[Collected data]

== Segment start ==

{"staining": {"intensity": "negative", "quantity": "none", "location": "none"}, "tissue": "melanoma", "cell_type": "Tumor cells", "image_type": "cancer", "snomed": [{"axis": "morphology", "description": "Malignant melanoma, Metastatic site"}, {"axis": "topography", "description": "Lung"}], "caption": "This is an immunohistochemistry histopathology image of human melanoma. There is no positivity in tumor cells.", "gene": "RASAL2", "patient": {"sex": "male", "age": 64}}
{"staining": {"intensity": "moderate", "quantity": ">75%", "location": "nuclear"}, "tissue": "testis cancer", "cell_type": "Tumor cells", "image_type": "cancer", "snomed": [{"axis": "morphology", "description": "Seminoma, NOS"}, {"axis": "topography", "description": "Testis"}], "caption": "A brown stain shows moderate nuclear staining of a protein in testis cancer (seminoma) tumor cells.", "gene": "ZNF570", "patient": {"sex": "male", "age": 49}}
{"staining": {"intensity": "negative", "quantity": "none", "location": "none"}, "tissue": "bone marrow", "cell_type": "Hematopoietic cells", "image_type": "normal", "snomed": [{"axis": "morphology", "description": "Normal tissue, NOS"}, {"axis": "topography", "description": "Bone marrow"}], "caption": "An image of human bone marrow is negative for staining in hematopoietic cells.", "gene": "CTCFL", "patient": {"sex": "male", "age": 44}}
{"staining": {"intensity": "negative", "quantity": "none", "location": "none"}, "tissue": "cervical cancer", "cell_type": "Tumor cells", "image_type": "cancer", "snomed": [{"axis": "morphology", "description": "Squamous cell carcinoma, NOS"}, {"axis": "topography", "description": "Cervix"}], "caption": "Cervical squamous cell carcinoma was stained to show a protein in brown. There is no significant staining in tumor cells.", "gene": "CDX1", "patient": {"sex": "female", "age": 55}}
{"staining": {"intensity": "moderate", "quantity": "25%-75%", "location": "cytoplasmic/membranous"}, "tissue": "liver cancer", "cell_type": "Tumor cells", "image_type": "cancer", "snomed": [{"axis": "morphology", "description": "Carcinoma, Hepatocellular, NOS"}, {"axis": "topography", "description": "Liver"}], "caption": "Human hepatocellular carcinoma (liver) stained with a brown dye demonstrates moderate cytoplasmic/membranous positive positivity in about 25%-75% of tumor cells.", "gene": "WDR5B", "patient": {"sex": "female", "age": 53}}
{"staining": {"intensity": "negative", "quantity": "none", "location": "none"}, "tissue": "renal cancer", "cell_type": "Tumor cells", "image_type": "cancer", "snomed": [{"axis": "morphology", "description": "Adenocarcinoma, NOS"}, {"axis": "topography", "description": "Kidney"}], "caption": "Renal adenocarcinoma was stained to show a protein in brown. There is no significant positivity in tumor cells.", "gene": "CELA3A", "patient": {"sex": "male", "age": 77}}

== Segment end ==

EXERCISE PROMPT: Print the records above in full, exactly.

SOLUTION BELOW:
{"staining": {"intensity": "negative", "quantity": "none", "location": "none"}, "tissue": "melanoma", "cell_type": "Tumor cells", "image_type": "cancer", "snomed": [{"axis": "morphology", "description": "Malignant melanoma, Metastatic site"}, {"axis": "topography", "description": "Lung"}], "caption": "This is an immunohistochemistry histopathology image of human melanoma. There is no positivity in tumor cells.", "gene": "RASAL2", "patient": {"sex": "male", "age": 64}}
{"staining": {"intensity": "moderate", "quantity": ">75%", "location": "nuclear"}, "tissue": "testis cancer", "cell_type": "Tumor cells", "image_type": "cancer", "snomed": [{"axis": "morphology", "description": "Seminoma, NOS"}, {"axis": "topography", "description": "Testis"}], "caption": "A brown stain shows moderate nuclear staining of a protein in testis cancer (seminoma) tumor cells.", "gene": "ZNF570", "patient": {"sex": "male", "age": 49}}
{"staining": {"intensity": "negative", "quantity": "none", "location": "none"}, "tissue": "bone marrow", "cell_type": "Hematopoietic cells", "image_type": "normal", "snomed": [{"axis": "morphology", "description": "Normal tissue, NOS"}, {"axis": "topography", "description": "Bone marrow"}], "caption": "An image of human bone marrow is negative for staining in hematopoietic cells.", "gene": "CTCFL", "patient": {"sex": "male", "age": 44}}
{"staining": {"intensity": "negative", "quantity": "none", "location": "none"}, "tissue": "cervical cancer", "cell_type": "Tumor cells", "image_type": "cancer", "snomed": [{"axis": "morphology", "description": "Squamous cell carcinoma, NOS"}, {"axis": "topography", "description": "Cervix"}], "caption": "Cervical squamous cell carcinoma was stained to show a protein in brown. There is no significant staining in tumor cells.", "gene": "CDX1", "patient": {"sex": "female", "age": 55}}
{"staining": {"intensity": "moderate", "quantity": "25%-75%", "location": "cytoplasmic/membranous"}, "tissue": "liver cancer", "cell_type": "Tumor cells", "image_type": "cancer", "snomed": [{"axis": "morphology", "description": "Carcinoma, Hepatocellular, NOS"}, {"axis": "topography", "description": "Liver"}], "caption": "Human hepatocellular carcinoma (liver) stained with a brown dye demonstrates moderate cytoplasmic/membranous positive positivity in about 25%-75% of tumor cells.", "gene": "WDR5B", "patient": {"sex": "female", "age": 53}}
{"staining": {"intensity": "negative", "quantity": "none", "location": "none"}, "tissue": "renal cancer", "cell_type": "Tumor cells", "image_type": "cancer", "snomed": [{"axis": "morphology", "description": "Adenocarcinoma, NOS"}, {"axis": "topography", "description": "Kidney"}], "caption": "Renal adenocarcinoma was stained to show a protein in brown. There is no significant positivity in tumor cells.", "gene": "CELA3A", "patient": {"sex": "male", "age": 77}}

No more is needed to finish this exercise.